*** BRANO DA LEGGERE ***

La tecnica dell’ancoraggio invertito: come sfruttare le abitudini negative per portare più consapevolezza durante le ore di lavoro

Come sarebbe diversa la nostra vita se potessimo arrivare a sera, dopo una giornata di lavoro, sapendo di aver trascorso la maggior parte del tempo consapevoli, presenti e padroni di noi stessi?

Non so te, ma io ho sempre avuto grosse difficoltà a rimanere presente e funzionare come un essere altamente cosciente nelle ore in cui sono al lavoro. Sarà che il tipo di attività che svolgo è all’ 80% davanti allo schermo di un computer, che sembra fatto apposta per trascinare la mente verso dimensioni lontane da sè e da ciò che è più vivo e “reale”, ma restare consapevole quando lavoro è sempre stato dannatamente difficile.

E dato che le ore di lavoro sono oramai diventate per molti di noi la maggior parte delle ore di veglia della giornata, trascorrerle in uno stato di compulsione continua e catene di automatismi intervallate da rari momenti di presenza mentale e lucidità risulta un bel problema per chiunque ambisca ad una vita più cosciente senza chiudersi in un monastero o in un ritiro permanente.

Inoltre quando siamo poco o per nulla consapevoli di quel che facciamo (dentro di noi prima che all’esterno) è molto più facile fare errori e compiere azioni stupide o prendere decisioni sbagliate, che possono complicare la nostra vita lavorativa ben più del necessario.

Nel corso del tempo, diciamo pure negli ultimi 15 anni almeno, ho sperimentato diversi metodi per tentare di risolvere questo problema. In questo articolo voglio condividere con te una tecnica che, tra tutte quelle provate, ho trovato più efficace nell’aiutarmi a intensificare la presenza mentale e il livello di consapevolezza anche durante le ore di lavoro.

***

ATTIVITÀ DA SVOLGERE ->
A - Riassumi in due frasi il testo sull'ancoraggio invertito.
B - Duplica il testo sull'ancoraggio invertito tra "Non so te, ma" e "un ritiro permanente.", estremi inclusi.
C - Riprendi il testo sull'ancoraggio invertito dopo la sua ultima frase.

*** MATERIALE PRESENTATO ***

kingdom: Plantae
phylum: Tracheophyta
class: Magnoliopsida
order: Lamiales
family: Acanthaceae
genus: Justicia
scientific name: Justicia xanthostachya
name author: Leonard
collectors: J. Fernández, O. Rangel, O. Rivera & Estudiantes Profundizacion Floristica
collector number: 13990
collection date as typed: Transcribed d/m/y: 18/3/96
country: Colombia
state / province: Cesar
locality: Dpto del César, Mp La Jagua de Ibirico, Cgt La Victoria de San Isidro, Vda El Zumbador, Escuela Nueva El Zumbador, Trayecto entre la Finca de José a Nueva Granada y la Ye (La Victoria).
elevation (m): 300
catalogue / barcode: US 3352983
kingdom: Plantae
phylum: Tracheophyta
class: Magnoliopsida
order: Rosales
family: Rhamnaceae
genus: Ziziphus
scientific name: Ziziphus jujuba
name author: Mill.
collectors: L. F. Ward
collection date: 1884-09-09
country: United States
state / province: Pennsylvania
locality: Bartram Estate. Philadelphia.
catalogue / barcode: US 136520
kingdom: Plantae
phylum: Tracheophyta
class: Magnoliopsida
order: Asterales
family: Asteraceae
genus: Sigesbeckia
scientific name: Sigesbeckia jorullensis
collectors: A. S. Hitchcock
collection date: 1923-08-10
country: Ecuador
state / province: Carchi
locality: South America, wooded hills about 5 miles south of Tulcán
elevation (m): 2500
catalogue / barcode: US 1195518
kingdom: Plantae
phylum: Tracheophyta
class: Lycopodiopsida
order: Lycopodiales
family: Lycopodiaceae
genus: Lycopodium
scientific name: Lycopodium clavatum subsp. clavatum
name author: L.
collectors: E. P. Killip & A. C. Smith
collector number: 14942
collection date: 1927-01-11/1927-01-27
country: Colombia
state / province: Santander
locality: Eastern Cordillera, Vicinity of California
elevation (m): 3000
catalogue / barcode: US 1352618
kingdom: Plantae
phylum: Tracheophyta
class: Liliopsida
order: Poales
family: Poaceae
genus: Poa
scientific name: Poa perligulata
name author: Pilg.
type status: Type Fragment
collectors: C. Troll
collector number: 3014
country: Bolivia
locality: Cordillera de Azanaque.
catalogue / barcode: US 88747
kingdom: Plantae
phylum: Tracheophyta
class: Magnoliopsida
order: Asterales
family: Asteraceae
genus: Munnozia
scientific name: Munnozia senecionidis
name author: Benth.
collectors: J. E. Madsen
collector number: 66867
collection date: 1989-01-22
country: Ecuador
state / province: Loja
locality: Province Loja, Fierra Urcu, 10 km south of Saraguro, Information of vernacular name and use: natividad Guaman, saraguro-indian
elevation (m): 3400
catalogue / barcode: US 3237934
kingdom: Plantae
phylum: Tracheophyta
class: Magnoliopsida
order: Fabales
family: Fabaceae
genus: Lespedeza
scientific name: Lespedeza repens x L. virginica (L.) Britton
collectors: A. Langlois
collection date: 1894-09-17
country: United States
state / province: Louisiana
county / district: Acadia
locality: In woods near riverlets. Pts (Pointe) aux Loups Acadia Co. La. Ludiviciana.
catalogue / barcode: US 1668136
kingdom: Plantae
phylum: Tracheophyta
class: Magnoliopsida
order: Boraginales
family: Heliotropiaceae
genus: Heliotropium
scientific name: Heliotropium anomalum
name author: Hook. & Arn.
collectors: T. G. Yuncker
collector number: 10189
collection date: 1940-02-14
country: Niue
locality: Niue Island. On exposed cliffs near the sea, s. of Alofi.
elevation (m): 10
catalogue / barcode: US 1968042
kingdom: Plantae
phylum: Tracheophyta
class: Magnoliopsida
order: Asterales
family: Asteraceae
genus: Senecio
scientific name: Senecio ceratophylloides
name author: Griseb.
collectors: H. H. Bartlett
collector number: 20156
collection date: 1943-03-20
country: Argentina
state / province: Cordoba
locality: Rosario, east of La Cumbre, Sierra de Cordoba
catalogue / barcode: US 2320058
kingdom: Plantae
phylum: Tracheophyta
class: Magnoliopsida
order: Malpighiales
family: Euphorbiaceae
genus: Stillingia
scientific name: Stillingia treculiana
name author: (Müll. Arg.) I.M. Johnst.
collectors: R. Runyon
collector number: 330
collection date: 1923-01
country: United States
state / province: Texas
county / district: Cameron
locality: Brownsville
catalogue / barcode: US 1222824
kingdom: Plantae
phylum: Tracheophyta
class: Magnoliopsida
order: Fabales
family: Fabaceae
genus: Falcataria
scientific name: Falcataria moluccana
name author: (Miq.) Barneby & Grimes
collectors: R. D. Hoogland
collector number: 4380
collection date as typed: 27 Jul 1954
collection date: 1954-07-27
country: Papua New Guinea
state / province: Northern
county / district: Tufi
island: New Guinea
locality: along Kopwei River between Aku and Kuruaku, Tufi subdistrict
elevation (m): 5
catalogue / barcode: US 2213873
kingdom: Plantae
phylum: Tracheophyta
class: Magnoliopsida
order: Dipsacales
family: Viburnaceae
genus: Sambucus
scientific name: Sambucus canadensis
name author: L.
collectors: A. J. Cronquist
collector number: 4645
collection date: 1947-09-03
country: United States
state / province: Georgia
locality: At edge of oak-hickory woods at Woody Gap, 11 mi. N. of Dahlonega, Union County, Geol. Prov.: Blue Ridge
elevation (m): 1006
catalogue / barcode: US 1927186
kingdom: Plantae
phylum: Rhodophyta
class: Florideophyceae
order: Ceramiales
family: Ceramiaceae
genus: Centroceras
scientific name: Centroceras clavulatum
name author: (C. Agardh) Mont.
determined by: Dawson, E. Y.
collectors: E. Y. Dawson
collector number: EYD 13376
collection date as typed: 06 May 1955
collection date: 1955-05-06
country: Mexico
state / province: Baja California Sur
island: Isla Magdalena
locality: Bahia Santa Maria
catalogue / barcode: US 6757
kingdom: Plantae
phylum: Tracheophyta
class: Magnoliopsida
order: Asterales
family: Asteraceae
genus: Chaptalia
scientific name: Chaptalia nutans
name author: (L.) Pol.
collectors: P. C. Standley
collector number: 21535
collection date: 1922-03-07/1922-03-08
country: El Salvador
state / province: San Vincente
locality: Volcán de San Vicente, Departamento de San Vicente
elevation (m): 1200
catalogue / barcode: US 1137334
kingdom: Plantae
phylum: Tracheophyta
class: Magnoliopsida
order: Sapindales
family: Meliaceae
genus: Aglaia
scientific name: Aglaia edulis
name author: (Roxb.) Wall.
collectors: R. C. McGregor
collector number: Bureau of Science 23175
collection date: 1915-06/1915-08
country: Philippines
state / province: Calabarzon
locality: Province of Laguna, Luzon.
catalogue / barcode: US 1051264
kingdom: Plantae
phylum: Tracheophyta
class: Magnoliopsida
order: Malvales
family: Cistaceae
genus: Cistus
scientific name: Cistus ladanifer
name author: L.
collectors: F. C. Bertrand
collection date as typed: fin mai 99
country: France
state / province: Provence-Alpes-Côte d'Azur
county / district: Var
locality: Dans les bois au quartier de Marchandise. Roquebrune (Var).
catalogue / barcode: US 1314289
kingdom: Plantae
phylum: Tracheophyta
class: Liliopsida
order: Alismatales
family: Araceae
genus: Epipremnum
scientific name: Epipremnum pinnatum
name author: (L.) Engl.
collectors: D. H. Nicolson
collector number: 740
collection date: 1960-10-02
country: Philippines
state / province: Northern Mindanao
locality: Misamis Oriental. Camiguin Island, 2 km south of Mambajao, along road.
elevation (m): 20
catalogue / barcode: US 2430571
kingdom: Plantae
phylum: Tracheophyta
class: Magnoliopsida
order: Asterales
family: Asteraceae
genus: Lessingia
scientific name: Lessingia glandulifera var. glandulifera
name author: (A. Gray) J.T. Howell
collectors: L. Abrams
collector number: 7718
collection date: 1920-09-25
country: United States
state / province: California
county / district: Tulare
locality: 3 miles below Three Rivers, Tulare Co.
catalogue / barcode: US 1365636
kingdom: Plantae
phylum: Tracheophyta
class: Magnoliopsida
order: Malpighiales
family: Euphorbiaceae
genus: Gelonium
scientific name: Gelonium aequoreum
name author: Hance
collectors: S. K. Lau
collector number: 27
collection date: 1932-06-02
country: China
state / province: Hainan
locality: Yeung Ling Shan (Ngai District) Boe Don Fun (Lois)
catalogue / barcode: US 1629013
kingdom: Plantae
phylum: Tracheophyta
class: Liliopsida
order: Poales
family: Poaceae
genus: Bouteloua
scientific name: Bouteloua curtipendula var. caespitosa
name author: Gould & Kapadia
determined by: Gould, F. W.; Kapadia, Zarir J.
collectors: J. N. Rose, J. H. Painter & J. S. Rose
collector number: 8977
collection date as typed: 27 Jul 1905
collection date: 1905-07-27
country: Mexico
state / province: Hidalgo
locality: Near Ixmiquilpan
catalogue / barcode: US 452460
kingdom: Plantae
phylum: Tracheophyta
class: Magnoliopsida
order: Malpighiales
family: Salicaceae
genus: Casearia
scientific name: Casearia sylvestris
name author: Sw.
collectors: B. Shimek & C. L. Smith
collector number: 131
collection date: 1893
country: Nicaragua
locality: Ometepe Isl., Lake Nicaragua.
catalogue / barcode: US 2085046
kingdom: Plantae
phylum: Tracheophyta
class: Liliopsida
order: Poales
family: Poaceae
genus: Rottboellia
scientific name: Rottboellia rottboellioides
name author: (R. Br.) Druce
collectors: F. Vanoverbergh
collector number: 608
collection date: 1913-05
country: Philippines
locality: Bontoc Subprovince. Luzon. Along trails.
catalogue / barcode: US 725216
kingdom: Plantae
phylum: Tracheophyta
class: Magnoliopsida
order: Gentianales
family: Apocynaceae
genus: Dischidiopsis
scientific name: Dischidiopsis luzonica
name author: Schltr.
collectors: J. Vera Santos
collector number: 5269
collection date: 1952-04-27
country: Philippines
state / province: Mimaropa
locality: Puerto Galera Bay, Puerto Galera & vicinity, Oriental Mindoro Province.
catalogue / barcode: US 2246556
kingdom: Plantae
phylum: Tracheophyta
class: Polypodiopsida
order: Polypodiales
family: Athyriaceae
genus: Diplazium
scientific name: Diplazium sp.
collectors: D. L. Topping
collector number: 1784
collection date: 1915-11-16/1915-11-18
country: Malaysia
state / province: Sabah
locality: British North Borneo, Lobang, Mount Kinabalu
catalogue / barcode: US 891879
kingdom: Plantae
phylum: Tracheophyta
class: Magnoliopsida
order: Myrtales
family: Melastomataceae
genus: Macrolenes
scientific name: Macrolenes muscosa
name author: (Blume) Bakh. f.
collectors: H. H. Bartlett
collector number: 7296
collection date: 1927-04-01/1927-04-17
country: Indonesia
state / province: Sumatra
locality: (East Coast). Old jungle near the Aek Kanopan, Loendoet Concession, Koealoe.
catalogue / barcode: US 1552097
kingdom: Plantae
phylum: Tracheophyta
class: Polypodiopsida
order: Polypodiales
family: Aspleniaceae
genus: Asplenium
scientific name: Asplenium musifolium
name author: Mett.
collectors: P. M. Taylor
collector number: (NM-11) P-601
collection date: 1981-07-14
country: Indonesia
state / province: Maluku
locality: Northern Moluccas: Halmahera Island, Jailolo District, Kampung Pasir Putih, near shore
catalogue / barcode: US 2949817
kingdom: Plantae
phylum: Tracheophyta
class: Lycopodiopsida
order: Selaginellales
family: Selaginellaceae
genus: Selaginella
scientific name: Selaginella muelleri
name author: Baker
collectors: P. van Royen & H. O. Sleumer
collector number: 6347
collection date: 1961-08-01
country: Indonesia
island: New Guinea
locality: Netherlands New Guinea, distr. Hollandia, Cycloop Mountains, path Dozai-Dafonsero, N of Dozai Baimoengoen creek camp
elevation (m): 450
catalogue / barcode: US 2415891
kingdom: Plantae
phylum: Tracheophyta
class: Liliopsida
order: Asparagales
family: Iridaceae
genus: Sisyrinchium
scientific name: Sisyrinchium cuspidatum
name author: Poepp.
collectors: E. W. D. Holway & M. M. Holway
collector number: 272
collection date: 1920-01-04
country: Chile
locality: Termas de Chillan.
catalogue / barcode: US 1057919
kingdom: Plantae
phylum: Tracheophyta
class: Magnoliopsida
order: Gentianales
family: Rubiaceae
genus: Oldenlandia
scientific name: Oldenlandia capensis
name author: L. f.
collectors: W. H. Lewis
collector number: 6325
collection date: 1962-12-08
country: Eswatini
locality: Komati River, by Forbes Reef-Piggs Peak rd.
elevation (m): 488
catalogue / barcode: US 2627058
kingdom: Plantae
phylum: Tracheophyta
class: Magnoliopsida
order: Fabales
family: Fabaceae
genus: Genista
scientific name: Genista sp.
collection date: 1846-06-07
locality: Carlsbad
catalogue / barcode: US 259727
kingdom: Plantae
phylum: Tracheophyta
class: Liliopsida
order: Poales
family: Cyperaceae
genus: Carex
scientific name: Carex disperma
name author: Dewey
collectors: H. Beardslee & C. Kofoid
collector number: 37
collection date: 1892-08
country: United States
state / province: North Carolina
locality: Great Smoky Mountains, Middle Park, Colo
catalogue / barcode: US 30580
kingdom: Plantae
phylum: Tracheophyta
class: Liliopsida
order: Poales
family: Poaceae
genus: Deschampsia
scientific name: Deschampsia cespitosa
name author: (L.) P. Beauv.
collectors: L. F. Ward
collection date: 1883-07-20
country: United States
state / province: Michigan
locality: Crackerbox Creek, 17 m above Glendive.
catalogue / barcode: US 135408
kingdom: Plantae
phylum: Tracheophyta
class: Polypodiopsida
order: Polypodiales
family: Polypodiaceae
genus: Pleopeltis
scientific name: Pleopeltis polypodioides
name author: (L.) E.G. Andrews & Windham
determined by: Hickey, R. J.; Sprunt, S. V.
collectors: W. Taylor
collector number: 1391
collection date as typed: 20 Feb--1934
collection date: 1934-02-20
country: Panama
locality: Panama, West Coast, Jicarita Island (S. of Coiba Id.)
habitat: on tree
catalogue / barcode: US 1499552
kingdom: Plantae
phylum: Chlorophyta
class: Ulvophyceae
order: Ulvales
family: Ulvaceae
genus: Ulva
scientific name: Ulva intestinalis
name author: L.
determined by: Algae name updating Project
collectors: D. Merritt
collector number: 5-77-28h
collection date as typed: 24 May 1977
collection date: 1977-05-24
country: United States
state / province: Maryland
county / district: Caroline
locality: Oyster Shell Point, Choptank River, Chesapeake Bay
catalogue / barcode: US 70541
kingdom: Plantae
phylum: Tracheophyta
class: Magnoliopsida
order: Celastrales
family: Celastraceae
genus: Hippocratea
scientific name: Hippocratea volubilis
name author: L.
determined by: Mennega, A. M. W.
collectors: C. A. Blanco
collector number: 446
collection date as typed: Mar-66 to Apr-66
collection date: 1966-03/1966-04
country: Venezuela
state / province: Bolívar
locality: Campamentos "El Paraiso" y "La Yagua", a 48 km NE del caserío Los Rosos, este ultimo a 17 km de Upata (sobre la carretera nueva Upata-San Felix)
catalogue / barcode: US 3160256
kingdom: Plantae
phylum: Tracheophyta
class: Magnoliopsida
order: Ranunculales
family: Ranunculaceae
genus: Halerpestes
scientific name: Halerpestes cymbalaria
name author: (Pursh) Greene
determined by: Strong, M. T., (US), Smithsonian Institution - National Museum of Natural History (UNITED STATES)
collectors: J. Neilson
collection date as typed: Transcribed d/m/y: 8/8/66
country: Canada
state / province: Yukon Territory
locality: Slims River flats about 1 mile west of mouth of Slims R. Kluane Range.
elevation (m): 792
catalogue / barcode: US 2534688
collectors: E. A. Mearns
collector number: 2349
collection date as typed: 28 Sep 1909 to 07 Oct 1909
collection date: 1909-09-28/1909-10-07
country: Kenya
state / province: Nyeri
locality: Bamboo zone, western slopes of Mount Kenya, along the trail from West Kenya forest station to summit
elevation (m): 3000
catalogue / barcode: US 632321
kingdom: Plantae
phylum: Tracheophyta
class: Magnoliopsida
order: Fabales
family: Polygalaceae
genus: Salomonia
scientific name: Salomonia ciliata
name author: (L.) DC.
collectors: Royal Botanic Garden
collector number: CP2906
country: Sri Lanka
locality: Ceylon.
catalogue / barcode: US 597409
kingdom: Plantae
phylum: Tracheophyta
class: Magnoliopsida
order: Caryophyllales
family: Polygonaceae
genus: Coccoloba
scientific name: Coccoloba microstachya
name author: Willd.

***

SOLUZIONI PROPOSTE ->
A - Chi scrive ha sempre avuto difficoltà a restare presente e consapevole durante le ore di lavoro, svolto per l'80% davanti allo schermo di un computer. Questo è un problema perché il lavoro occupa la maggior parte delle ore di veglia e la scarsa consapevolezza rende più facili errori e decisioni sbagliate, per cui, dopo aver sperimentato diversi metodi negli ultimi 15 anni almeno, chi scrive vuole condividere la tecnica trovata più efficace per intensificare la presenza mentale anche al lavoro.

B -
Non so te, ma io ho sempre avuto grosse difficoltà a rimanere presente e funzionare come un essere altamente cosciente nelle ore in cui sono al lavoro. Sarà che il tipo di attività che svolgo è all’ 80% davanti allo schermo di un computer, che sembra fatto apposta per trascinare la mente verso dimensioni lontane da sè e da ciò che è più vivo e “reale”, ma restare consapevole quando lavoro è sempre stato dannatamente difficile.

E dato che le ore di lavoro sono oramai diventate per molti di noi la maggior parte delle ore di veglia della giornata, trascorrerle in uno stato di compulsione continua e catene di automatismi intervallate da rari momenti di presenza mentale e lucidità risulta un bel problema per chiunque ambisca ad una vita più cosciente senza chiudersi in un monastero o in un ritiro permanente.

C -
Io la chiamo la tecnica dell’ancoraggio invertito

Idea di fondo della tecnica e cosa richiede

L’idea di fondo consiste nell’ individuare un comportamento  – idealmente un gesto compulsivo di cui vorremmo sbarazzarci –  che ricorre con una certa frequenza durante le ore di lavoro, e trasformarlo in una opportunità di pratica che intensifichi il livello di consapevolezza e innalzi  la soglia di coscienza in cui ci troviamo in quel particolare momento.

Applicare l’ancoraggio invertito è tremendamente semplice, ruba frazioni di tempo ridicole al lavoro, e richiede soltanto quattro ingredienti fondamentali che non dovrebbe esser troppo difficile reperire anche negli scenari più disperati:

  1. una abitudine, idealmente un tic nervoso, qualcosa che facciamo spesso durante la giornata
  2. carta e penna ( no, l’appunto digitale funziona meno, serve proprio scrivere a manina)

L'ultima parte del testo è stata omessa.